Re: [PATCH] scsi: core: cleanup request queue before releasing gendisk

Christoph Hellwig <hch@xxxxxx> · Fri, 17 Sep 2021 09:56:50 +0200

On Fri, Sep 17, 2021 at 03:41:05PM +0800, Ming Lei wrote:
> >  
> > -	return ret;
> > +	if (unlikely(!disk_live(disk))) {
> > +		blk_queue_exit(disk->queue);
> > +		bio_io_error(bio);
> > +		return -ENODEV;
> > +	}
> 
> Is it safe to fail IO in this way? There is still opened bdev, and
> usually IO can be done successfully even when disk is being deleted.

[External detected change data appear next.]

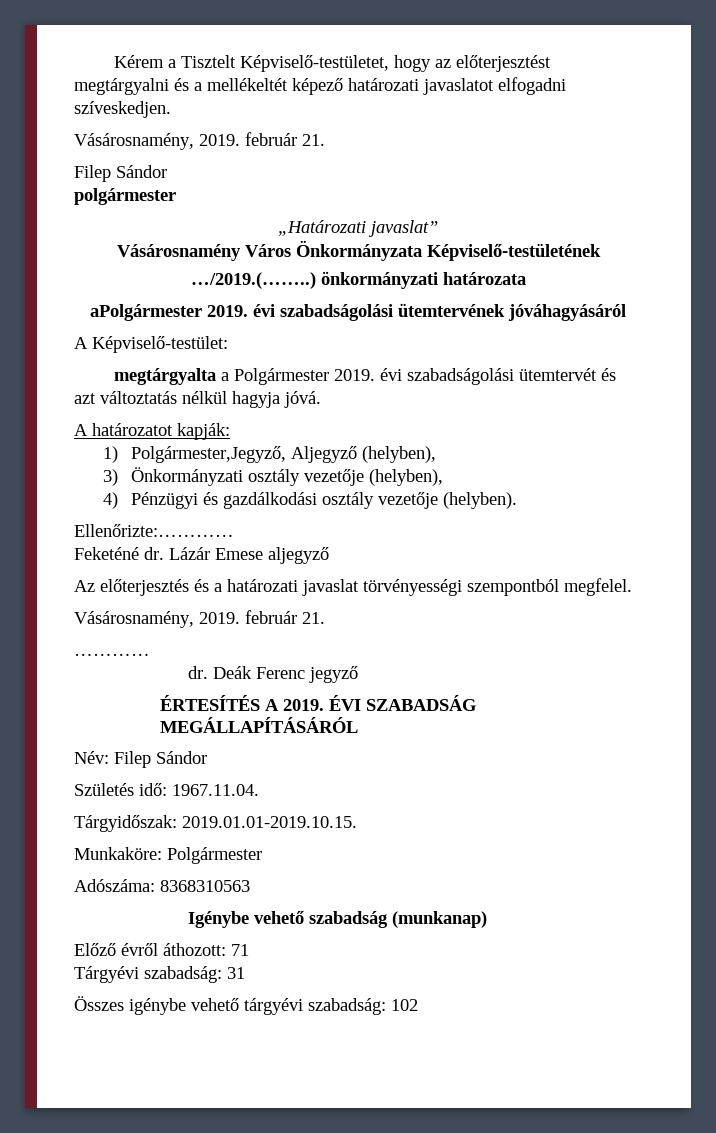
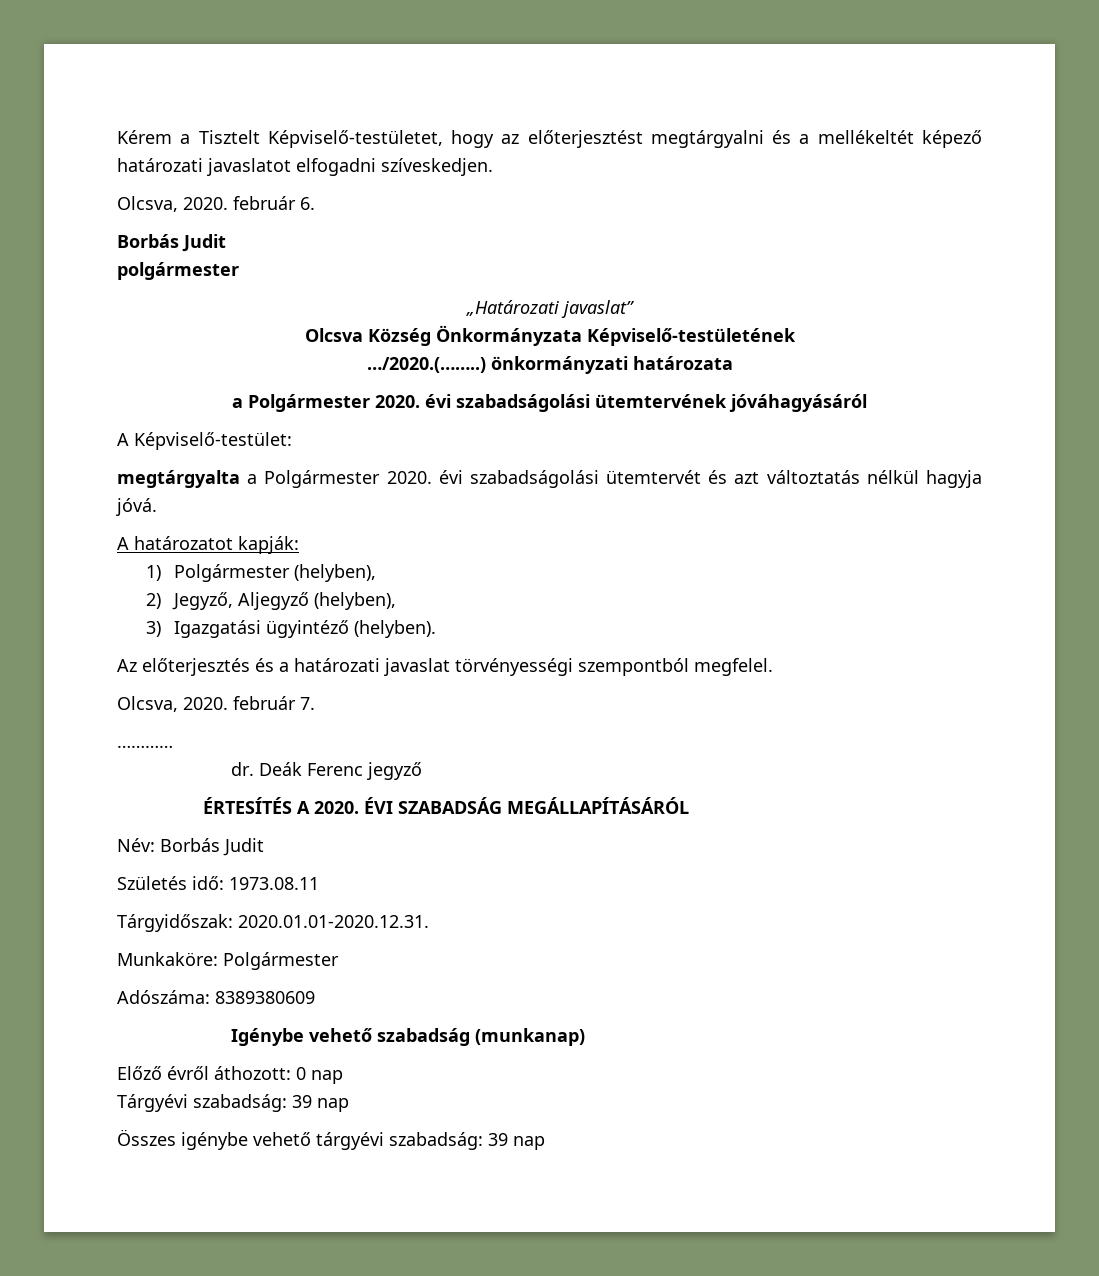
[74,132,325,150] [74,165,167,182] Vásárosnamény, 2019. február 21. // Filep Sándor -> [117,196,315,212] [117,234,226,252] Olcsva, 2020. február 6. // Borbás Judit
[116,244,291,261] Vásárosnamény Város -> [304,328,431,346] Olcsva Község
[190,272,316,289] …/2019.(……..) -> [366,357,486,373] …/2020.(……..)
[90,304,248,321] aPolgármester 2019. -> [232,394,420,412] a Polgármester 2020.
[334,369,376,381] 2019. -> [386,471,432,484] 2020.
[131,446,287,463] Polgármester,Jegyző, -> [174,564,377,582] [145,592,234,610] Polgármester (helyben), // 2) Jegyző,
[131,467,444,486] [102,492,518,509] [74,524,234,537] [74,547,329,564] Önkormányzati osztály vezetője (helyben), // 4) Pénzügyi és gazdálkodási osztály vezetője (helyben). // Ellenőrizte:………… // Feketéné dr. Lázár Emese aljegyző -> [174,620,437,638] Igazgatási ügyintéző (helyben).
[74,610,325,628] Vásárosnamény, 2019. február 21. -> [117,696,315,712] Olcsva, 2020. február 7.
[282,699,324,711] 2019. -> [313,801,359,814] 2020.
[114,751,207,768] Filep Sándor -> [160,838,264,856] Borbás Judit
[172,784,259,796] 1967.11.04. -> [229,877,319,890] 1973.08.11
[182,816,357,828] 2019.01.01-2019.10.15. -> [238,915,429,928] 2020.01.01-2020.12.31.
[160,880,250,892] 8368310563 -> [215,991,315,1004] 8389380609
[231,944,249,956] 71 -> [296,1067,343,1084] 0 nap
[227,967,245,979] 31 -> [292,1095,349,1112] 39 nap
[391,999,418,1011] 102 -> [488,1133,545,1150] 39 nap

"normal" I/O should not really happen by the time it is deleted.  That
being said we should do this only after the fsync is done. While no
one should rely on that I'm pretty sure some file systems do.
So we'll actually need a deleted flag.

> Not mention it adds one extra check in real fast path.

I'm not really woried about the check itself.  That being
sais this inode cache line is not hot right now, so moving it to
disk->state will help as we need to check the read-only flag in
the the I/O submission path anyway.

> > +	/*
> > +	 * Prevent new I/O from crossing bio_queue_enter().
> > +	 */
> > +	blk_freeze_queue_start(q);
> > +	if (queue_is_mq(q))
> > +		blk_mq_wake_waiters(q);
> > +	/* Make blk_queue_enter() reexamine the DYING flag. */
> > +	wake_up_all(&q->mq_freeze_wq);
> > +
> > +	rq_qos_exit(q);
> 
> rq_qos_exit() requires the queue to be frozen, otherwise kernel oops
> can be triggered. There may be old submitted bios not completed yet,
> and rq_qos_done() can be referring to q->rq_qos.

Yes.  I actually misread the old code - it atually does two
blk_freeze_queue_start, but it also includes the wait.

> But if waiting for queue frozen is added, one extra freeze is added,
> which will slow done remove disk/queue.

Is it?  For the typical case the second free in blk_cleanp_queue will
be bsically free because there is no pending I/O.  The only case
where that matters if if there is pending passthrough I/O again,
which can only happen with SCSI, and even there is highly unusual.